Dwaj piłkarze wypożyczeni z Widzewa do innych klubów, nie wrócą do Łodzi, choć jest taka możliwość
Widzew wciąż szuka wzmocnień i uzupełnień kadry pierwszej drużyny. W środowym sparingu z Wisłą Płock, wygranym 2:0, trener Janusz Niedźwiedź dokonał tylko siedmiu zmian w polu, mimo że zawodnicy grali w upale. Więcej możliwości nie miał, bo kadra jest nieliczna.
Wiadomo już, że szansę na sprowadzenie Janusza Gola, o którym pisaliśmy tutaj, są minimalne, bo 35-letni pomocnik wybrał ekstraklasę. Prawdopodobnie wyląduje w Górniku Łęczna, bo Wisła Płock zdecydowała się na Dominika Furmana.

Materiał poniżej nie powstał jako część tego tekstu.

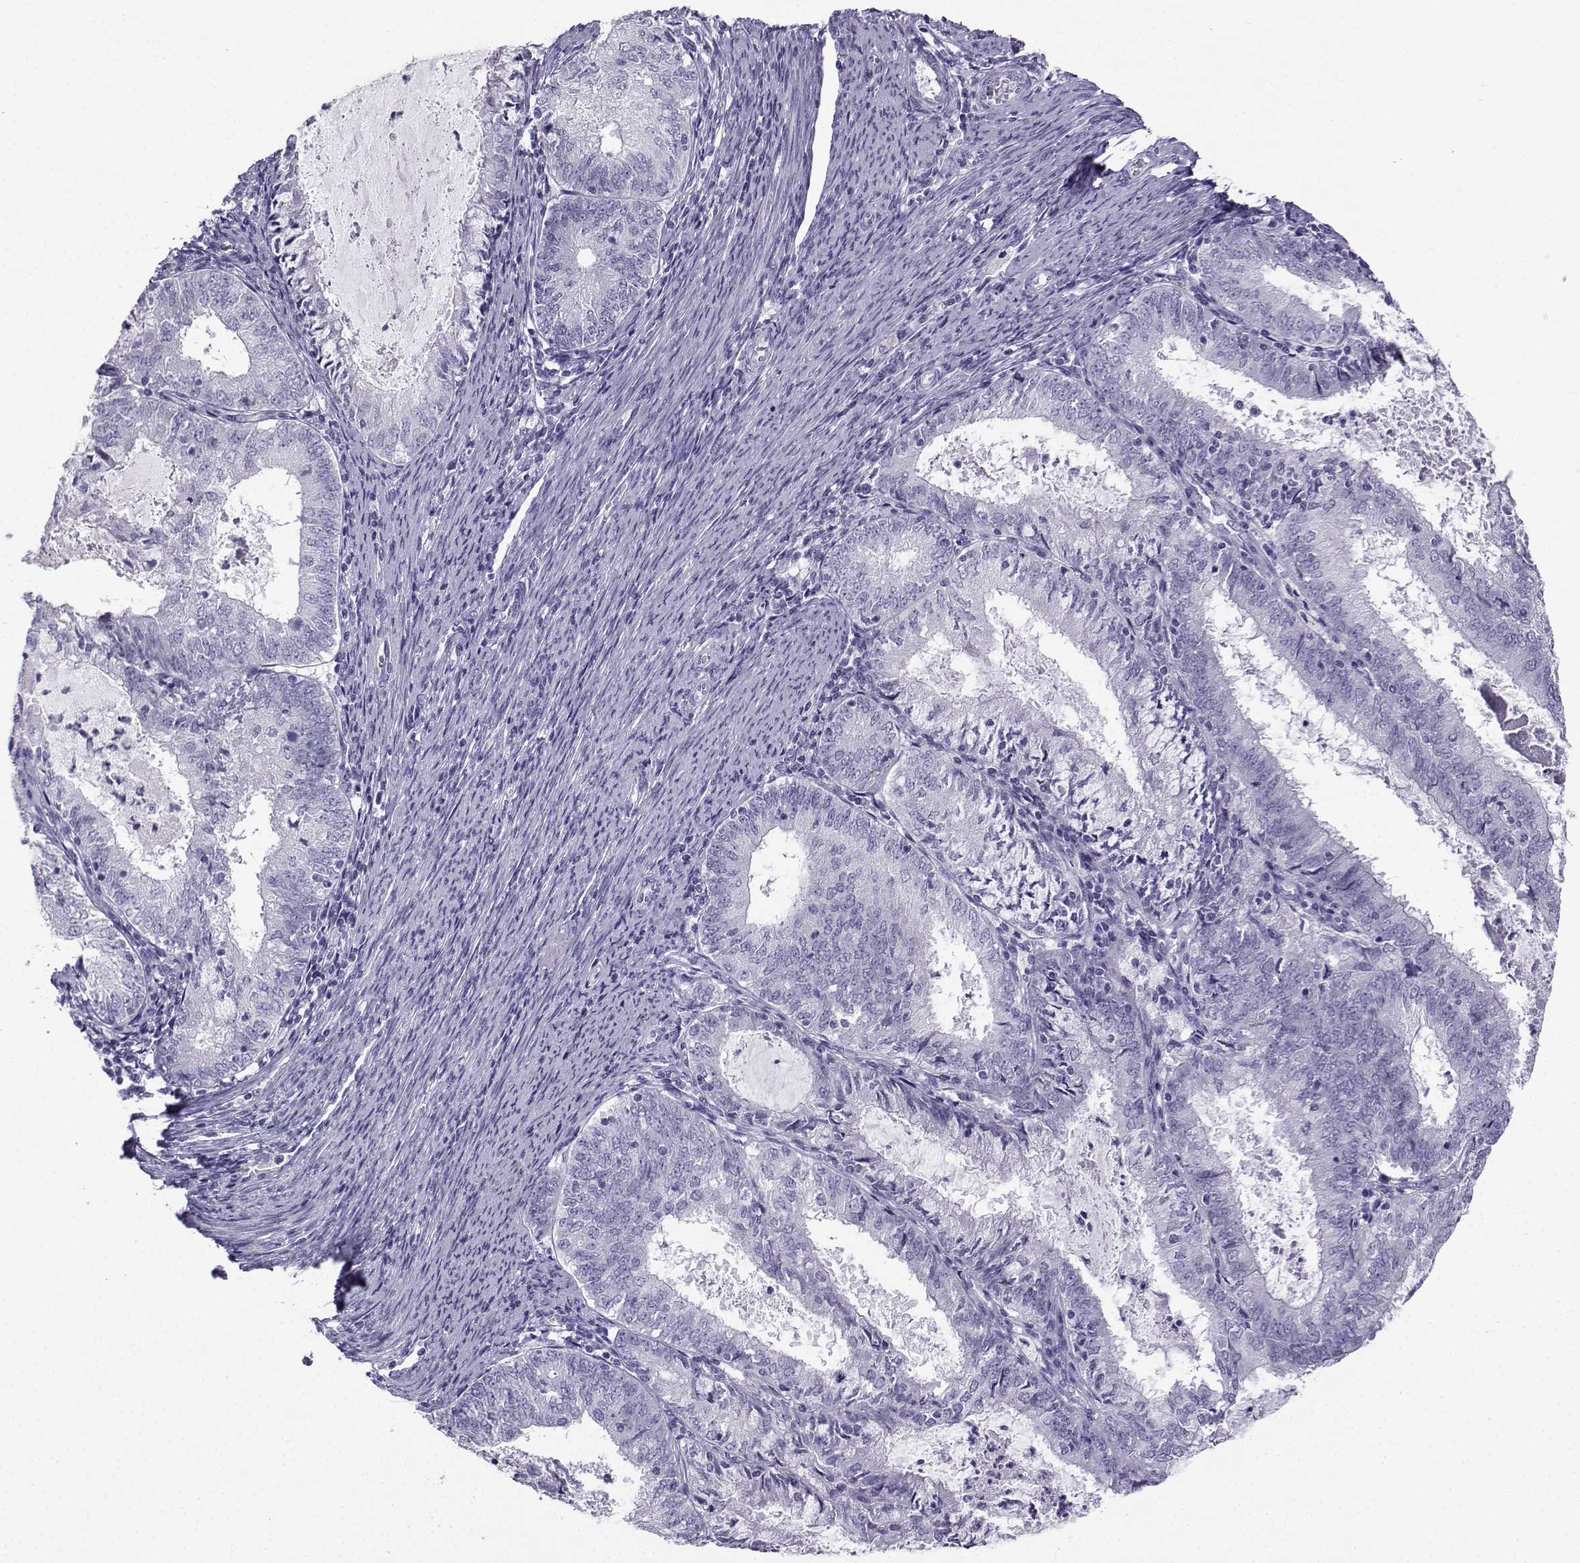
{"staining": {"intensity": "negative", "quantity": "none", "location": "none"}, "tissue": "endometrial cancer", "cell_type": "Tumor cells", "image_type": "cancer", "snomed": [{"axis": "morphology", "description": "Adenocarcinoma, NOS"}, {"axis": "topography", "description": "Endometrium"}], "caption": "The image displays no significant expression in tumor cells of endometrial cancer (adenocarcinoma).", "gene": "NEFL", "patient": {"sex": "female", "age": 57}}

Widzew ma jednak zawodników wypożyczonych do innych pierwszoligowych klubów. Są to Marcel Pięczek i Robert Prochownik. Ten pierwszy rundę wiosenną spędził w Puszczy Niepołomice, gdzie był podstawowym lewym obrońcą. Rozegrał 17 spotkań, z czego 15 pełnych.

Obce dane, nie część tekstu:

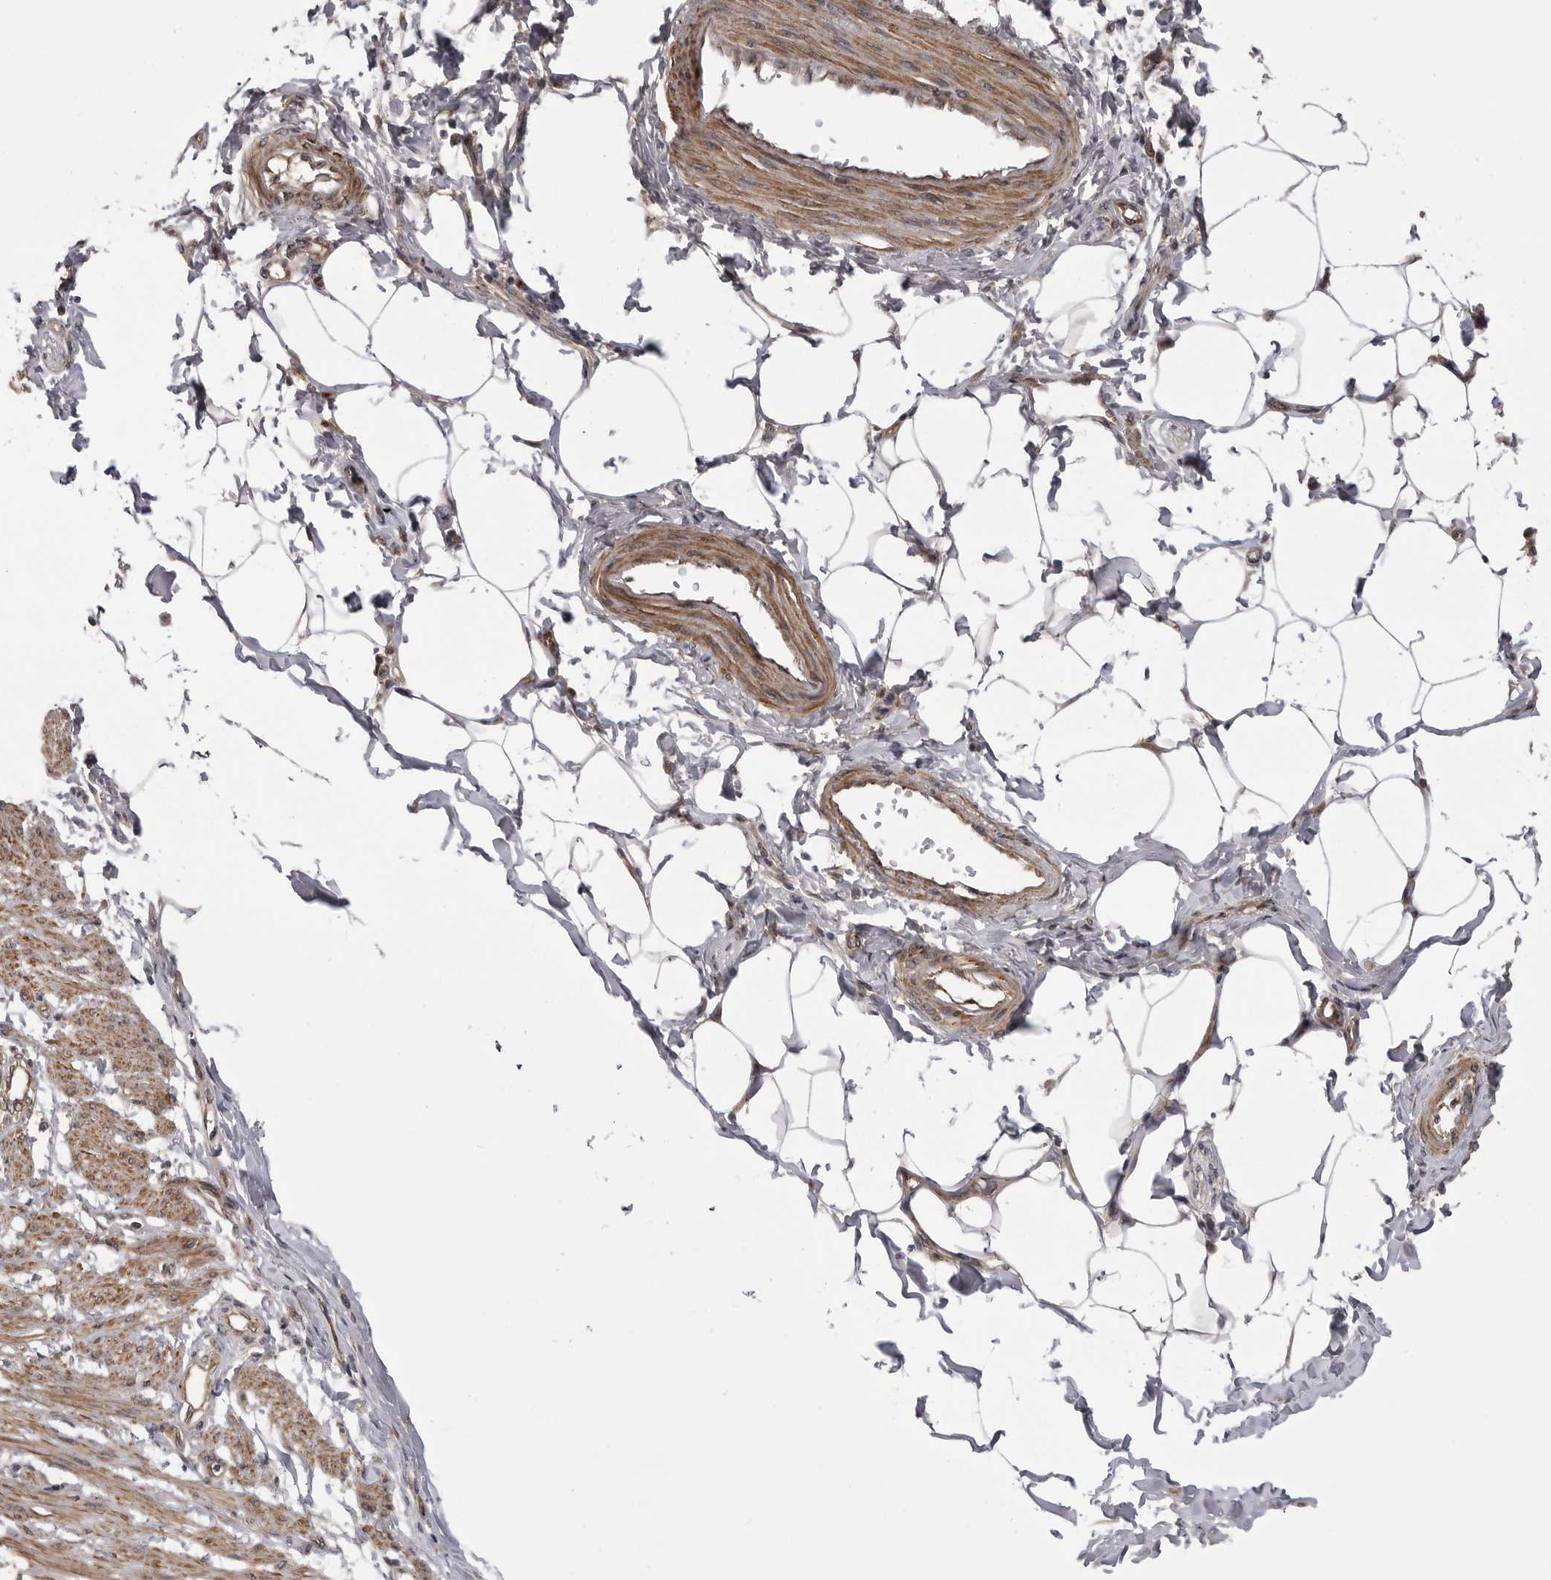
{"staining": {"intensity": "moderate", "quantity": ">75%", "location": "cytoplasmic/membranous"}, "tissue": "smooth muscle", "cell_type": "Smooth muscle cells", "image_type": "normal", "snomed": [{"axis": "morphology", "description": "Normal tissue, NOS"}, {"axis": "morphology", "description": "Adenocarcinoma, NOS"}, {"axis": "topography", "description": "Smooth muscle"}, {"axis": "topography", "description": "Colon"}], "caption": "Immunohistochemical staining of normal smooth muscle shows moderate cytoplasmic/membranous protein positivity in about >75% of smooth muscle cells.", "gene": "PDCL", "patient": {"sex": "male", "age": 14}}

Zimą do Sandecji Nowy Sącz przeniósł się także Robert Prochownik. Jemu poszło gorzej, bo najpierw doznał kontuzji na siłowni, a następnie miał kłopot z wywalczeniem miejsca w jedenastce Wystąpił tylko w siedmiu spotkaniach, z czego w większości był zmiennikiem.

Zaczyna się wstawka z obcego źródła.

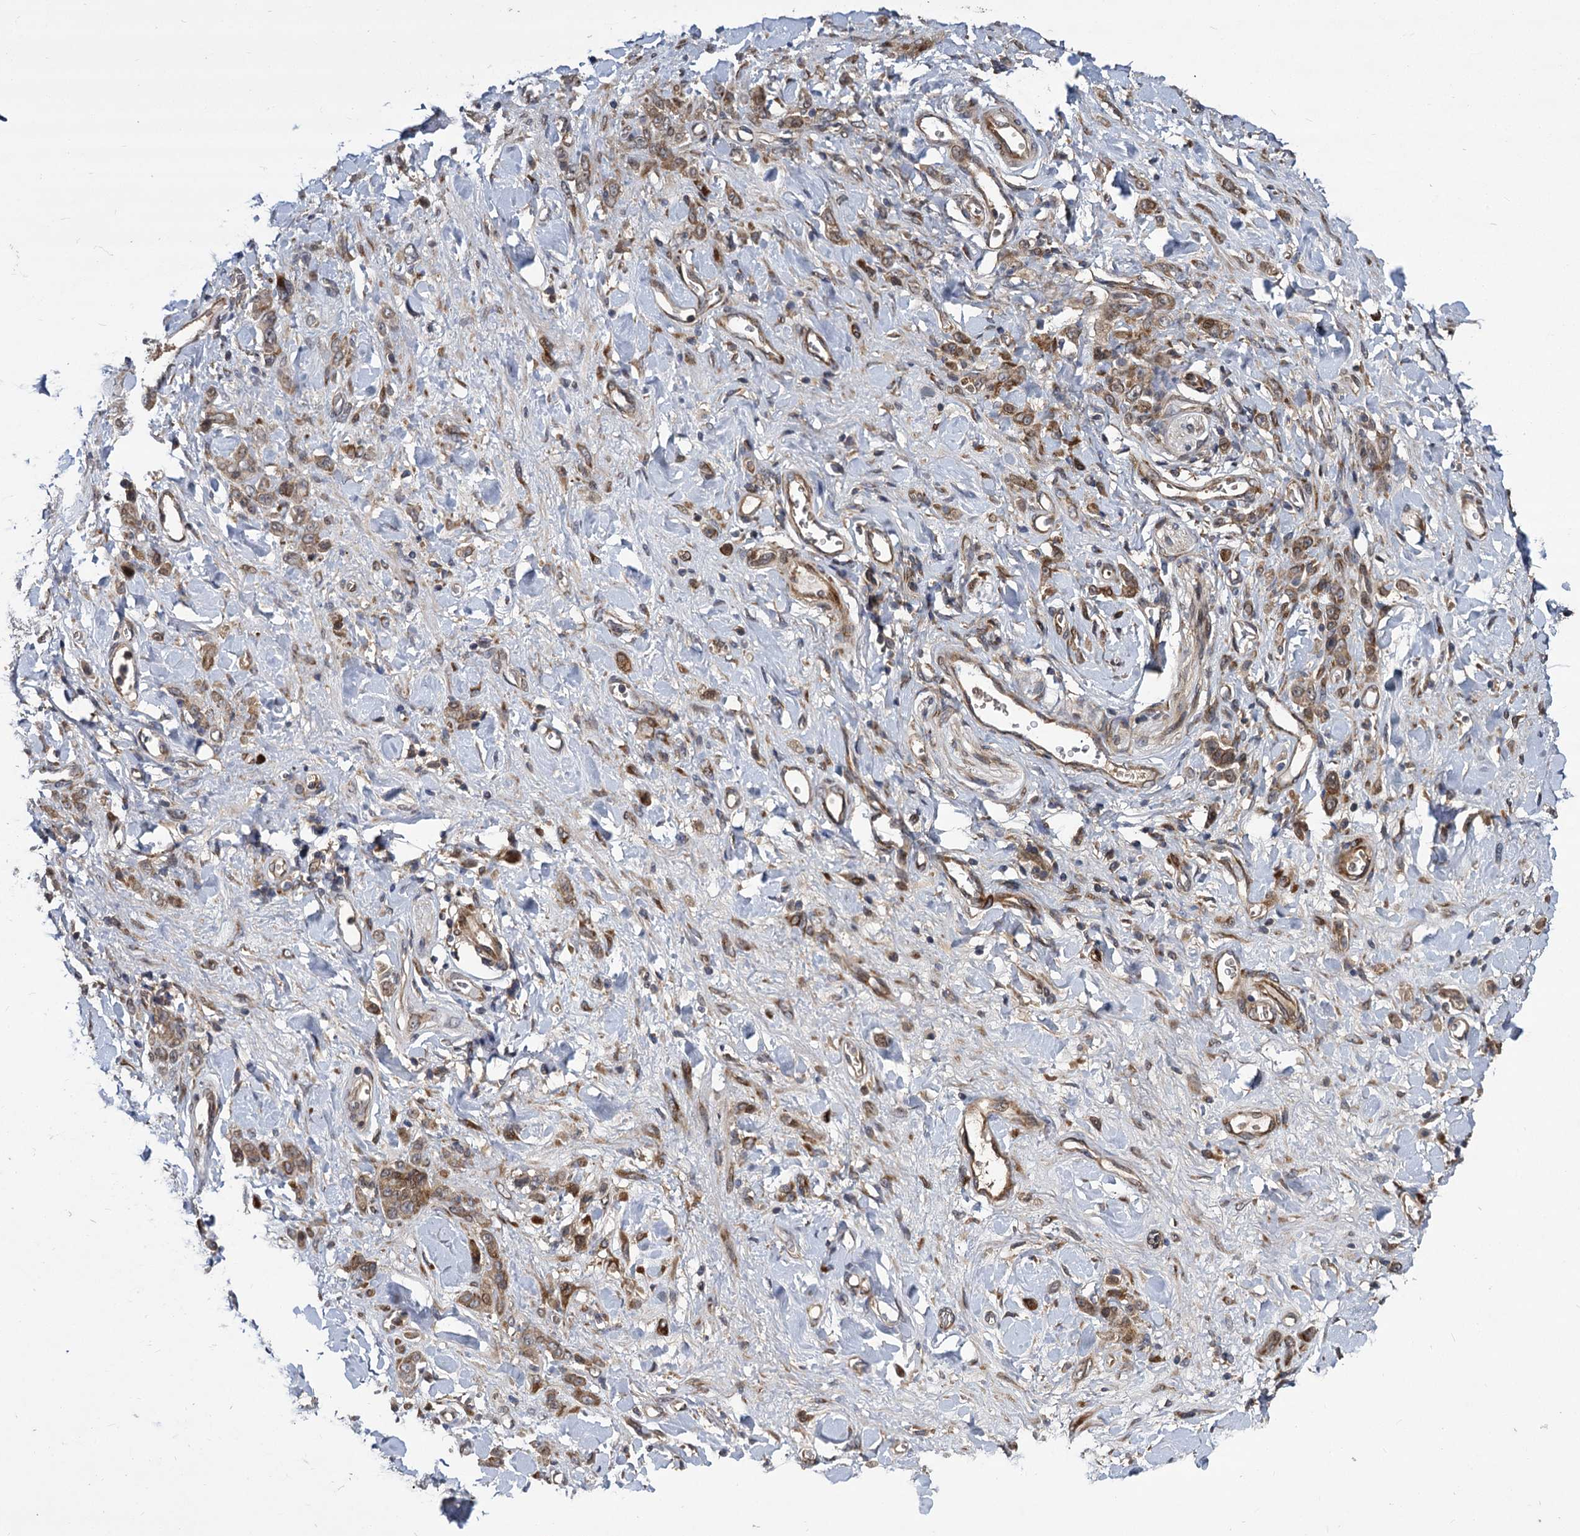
{"staining": {"intensity": "moderate", "quantity": ">75%", "location": "cytoplasmic/membranous"}, "tissue": "stomach cancer", "cell_type": "Tumor cells", "image_type": "cancer", "snomed": [{"axis": "morphology", "description": "Normal tissue, NOS"}, {"axis": "morphology", "description": "Adenocarcinoma, NOS"}, {"axis": "topography", "description": "Stomach"}], "caption": "Human stomach cancer (adenocarcinoma) stained for a protein (brown) shows moderate cytoplasmic/membranous positive expression in about >75% of tumor cells.", "gene": "INPPL1", "patient": {"sex": "male", "age": 82}}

Obaj – Pięczek i Prochownik – są wypożyczeni na rok. Widzew zagwarantował sobie jednak prawo skrócenia tego okresu o połowę. Według informacji “Łódzkiego Sportu”, łódzki klub nie zamierza skorzystać z tego przywileju, mimo że szuka młodzieżowców i zawodników na lewą stronę.